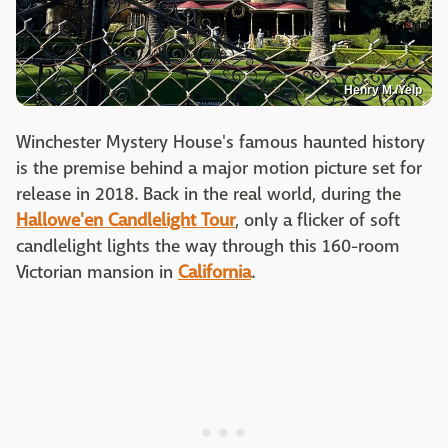
Henry M./Yelp
Winchester Mystery House's famous haunted history
is the premise behind a major motion picture set for
release in 2018. Back in the real world, during the
Hallowe'en Candlelight Tour
, only a flicker of soft
candlelight lights the way through this 160-room
Victorian mansion in
California
.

◇ ◇ ◇

_The task:_ The expected answer is a word-for-word copy of every line from the one that contains "candlelight lights the" through the final line of the material.

_Exercise answer:_
candlelight lights the way through this 160-room
Victorian mansion in
California
.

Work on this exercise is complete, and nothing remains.